National Archives and Records Administration Logo

Migration of Public Web Records

The National Archives & Records Administration (NARA) desired to migrate their public web records to a cloud-hosted architecture to provide accelerated delivery and discovery for any users requiring said records. The Oracle-based non-RAC Amazon Web Services (AWS) solution that was developed was the first of its kind on Amazon. In 2013, Xentity provided both Oracle Database Administrator (DBA) Performance tuning advisory and services. Also, prototype alternative architectures in rapid NoSQL search indices and working google-like web form entry with required default search signals.

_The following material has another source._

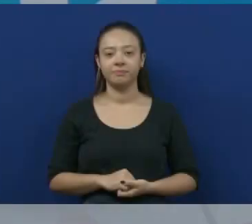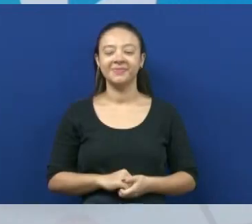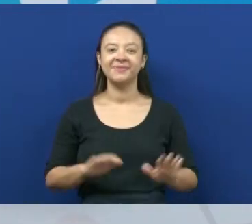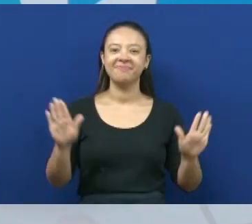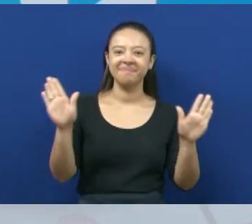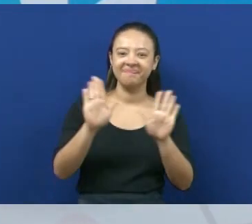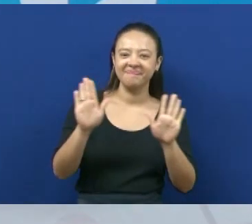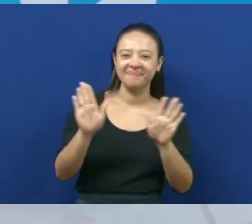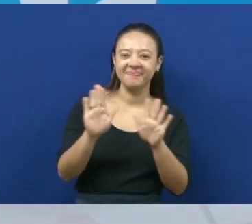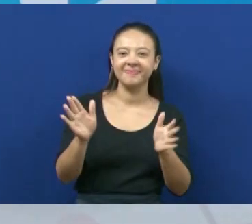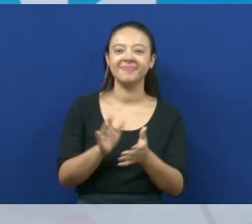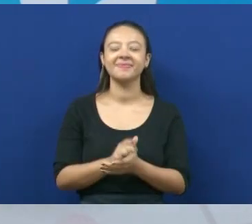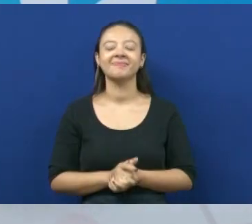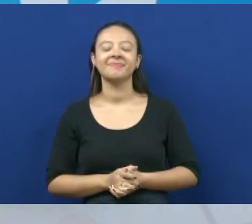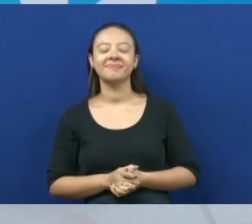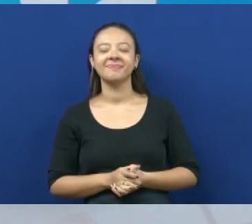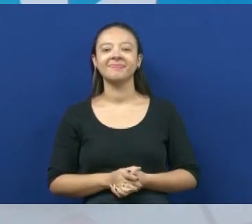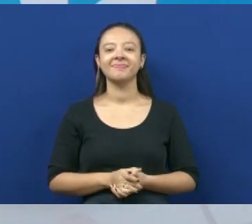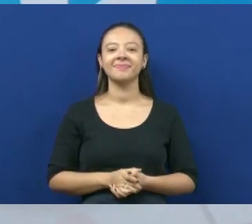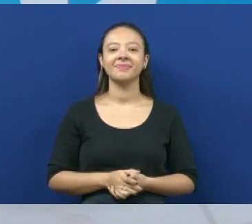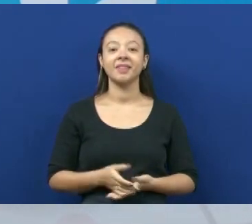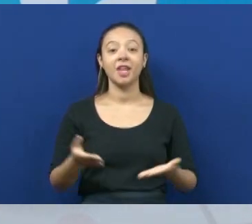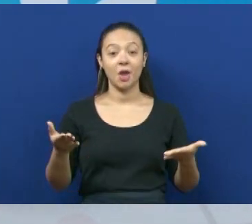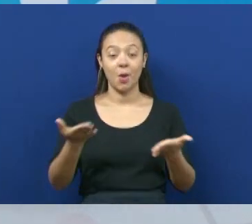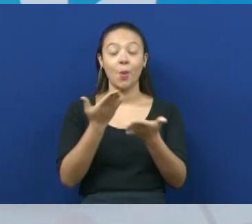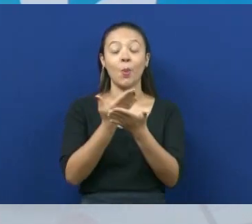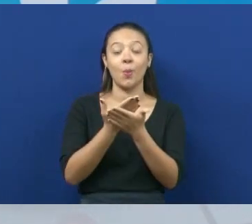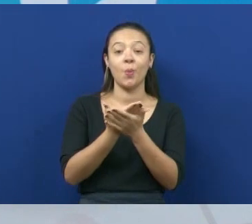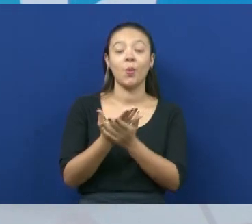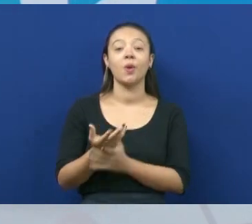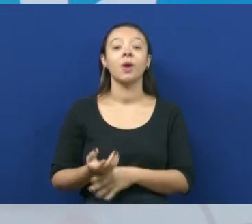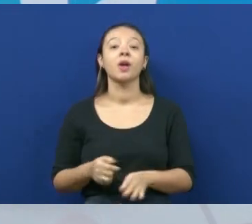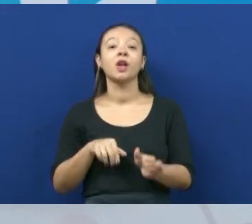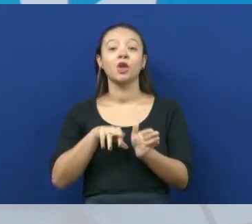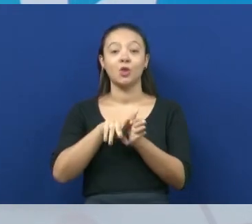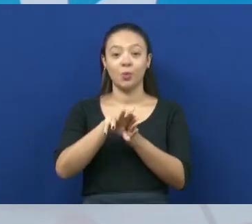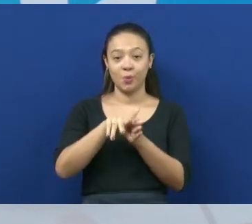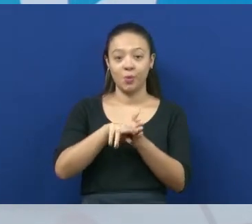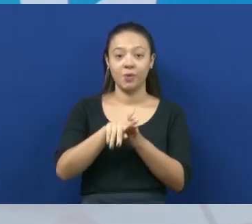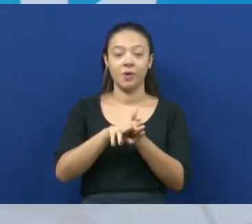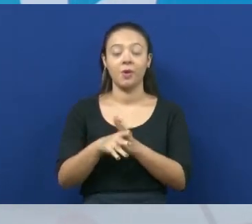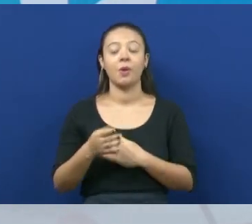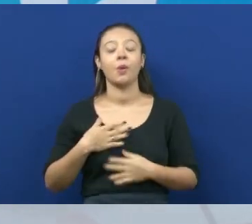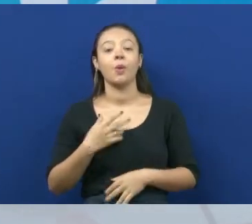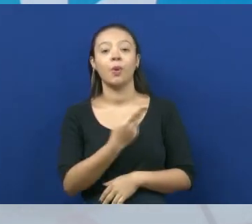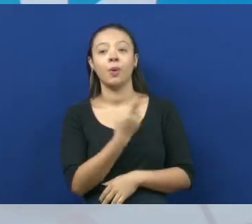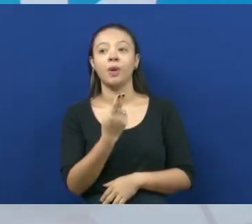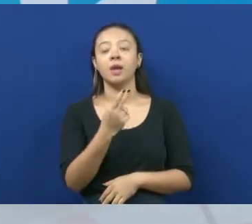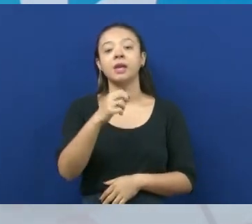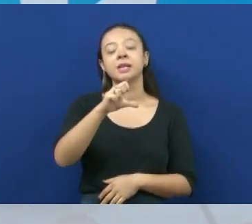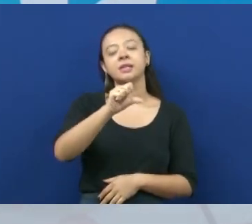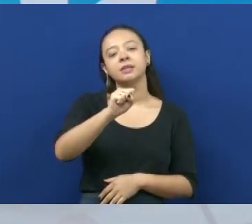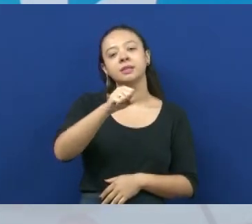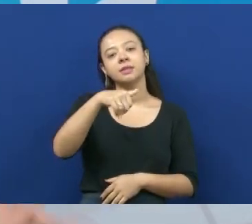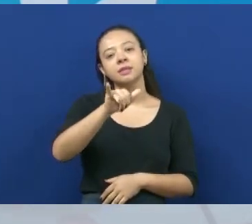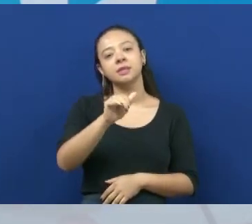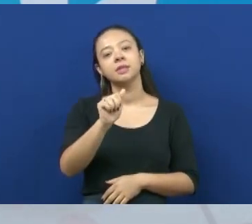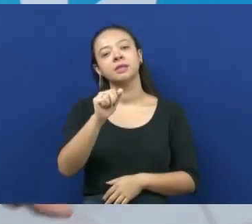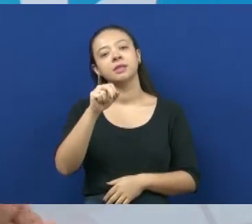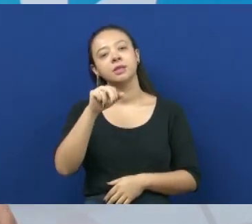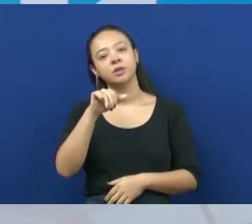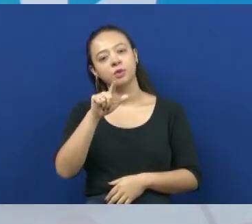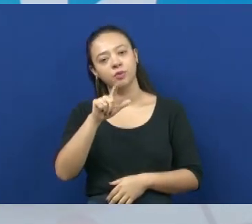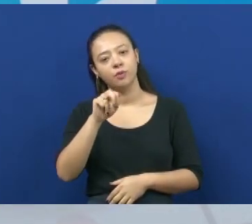Olá, mais uma vez para uma aula de biologia. Meu nome é Silvânia, professora, e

So Much Data, Not Enough Power

At the time, NARA invested in an architecture model developed pre “big data”. It could handle full text search as well as facet searches. However, this model tended to be taxing on computing power in order to return accurate results. Also, those results were not contextually aware of popularity, typos, synonyms, etc. For NARA’s cloud-hosted, database transaction management solution, they needed a fast document search solution. One that could search by keywords across both metadata and full search. Also, it would have an intuitive user experience that could handle searching of millions of documents, authorities, and lookup lists along with thousands of monthly transactions.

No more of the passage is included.